Sometimes when I am organizing a meeting invitation in Outlook, I want to send the text in the meeting notice, but not the invite itself, to certain people. Unfortunately, there is no feature in Outlook for that.

The funny thing is, there is a feature that seems like that is what it would do: the "Do Not Send Meeting to This Attendee" option you can check by each name. For a while, in fact, I just assumed that is how it worked. But all that does is essentially logically delete your meeting attendee. I really don't see the advantage to that over just physically deleting them.

Mimicry Enhances Social Bonding

Researchers have found that immediate social bonding between strangers is highly dependent on mimicry, a synchronized and usually unconscious give and take of words and gestures that creates a current of good will between two people.
I think I've seen this happen with corporate jargon, where one person starts using (or, often as not, mis-using) a word or expression, and it spreads, becoming very common for a period of weeks or maybe a few months, before running its course.

Sunday, February 10, 2008

It's always a modest achievement to find a significant copy editing mistake in the NYT

See if you can find the "their-there" mistake in the sentence below, from the NYT:

However boring, this show was a dramatic encapsulation of how a once-invincible candidate ended up in a dead heat, crippled by poll-tested corporate packaging that markets her as a synthetic product leeched of most human qualities.

Yep, it should say "leach", not "leech".

Maybe the copy editor was in a hurry...one would think this other sentence from the same article might have been improved on: "some in attendance appeared to trance out".

MS Office Communicator Has My Implementation of DO NOT DISTURB

Although I can't seem to locate it, I am sure I wrote on my prior blog, about my idea for a DO NOT DISTURB mode on cell phones.
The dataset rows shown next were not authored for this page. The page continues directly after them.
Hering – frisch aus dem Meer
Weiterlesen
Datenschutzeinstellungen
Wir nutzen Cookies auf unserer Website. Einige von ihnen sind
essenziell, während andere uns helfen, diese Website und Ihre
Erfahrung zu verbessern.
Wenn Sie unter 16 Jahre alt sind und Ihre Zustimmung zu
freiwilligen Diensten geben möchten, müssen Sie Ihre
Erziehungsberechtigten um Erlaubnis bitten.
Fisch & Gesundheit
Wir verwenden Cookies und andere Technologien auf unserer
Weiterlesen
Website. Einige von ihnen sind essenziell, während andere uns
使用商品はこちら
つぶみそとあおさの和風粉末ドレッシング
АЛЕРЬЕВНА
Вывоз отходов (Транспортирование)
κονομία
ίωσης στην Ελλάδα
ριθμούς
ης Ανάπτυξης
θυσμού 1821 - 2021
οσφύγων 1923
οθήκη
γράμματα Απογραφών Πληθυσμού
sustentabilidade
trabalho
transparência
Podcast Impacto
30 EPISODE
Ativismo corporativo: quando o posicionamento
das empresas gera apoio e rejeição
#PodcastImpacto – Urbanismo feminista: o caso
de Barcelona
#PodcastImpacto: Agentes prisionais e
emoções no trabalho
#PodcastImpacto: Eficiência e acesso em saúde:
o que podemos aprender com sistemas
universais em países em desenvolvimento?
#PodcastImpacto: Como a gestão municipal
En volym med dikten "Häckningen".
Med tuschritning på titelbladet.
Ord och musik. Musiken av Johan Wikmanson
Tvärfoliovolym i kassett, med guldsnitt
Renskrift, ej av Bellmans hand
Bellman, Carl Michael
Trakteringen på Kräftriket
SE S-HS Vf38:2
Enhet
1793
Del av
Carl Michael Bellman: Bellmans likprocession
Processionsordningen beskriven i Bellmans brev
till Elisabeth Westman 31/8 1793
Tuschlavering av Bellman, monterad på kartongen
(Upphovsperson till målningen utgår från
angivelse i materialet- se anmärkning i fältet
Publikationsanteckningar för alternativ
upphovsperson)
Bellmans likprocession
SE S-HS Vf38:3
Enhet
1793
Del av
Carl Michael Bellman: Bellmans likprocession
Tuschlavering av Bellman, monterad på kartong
Well I just discovered that Office Communicator (IM client) has the implementation I had in mind. If you try to send a message to someone who has set themselves to DO NOT DISTURB, you get a warning, pointing out they are in DO NOT DISTURB mode, and asking if you really want to proceed to disturb them. Very nice.

Michigan and Florida: I Wouldn't Try to Change the Rules

Because Michigan and Florida moved their primary dates up, contrary to party rules, the national Democratic party sanctioned them by not counting their delegates. Now apparently the Clinton campaign wants to reverse or at least re-visit the decision to not count them. This seems like very low and dirty intra-party politics to me, and what do I know, but given the negative publicity the Clinton campaign has gotten recently, it seems to me like this could well backfire. I mean, the rules are the rules, right? It seems incredibly opportunistic and cutthroat to object only after the result is proven to be in your favor. Somewhat similar to what happened with the Clintonian objections to caucus sites located on the strip in Las Vegas arose only after the culinary workers' union endorsed Obama.

Even if it works and helps get her the nomination, it seems like it could both lead to more intra-party hard feelings, as well as providing fodder for negative ads from the Republicans in the general election.

Friday, February 08, 2008

USB Kills PCMCIA?

It just occured to me that my new laptop doesn't have a PCMCIA slot. The previous laptops I have had, for years, have equipped with two slots. I assume that USB has pretty much eliminated the market and need for PCMCIA.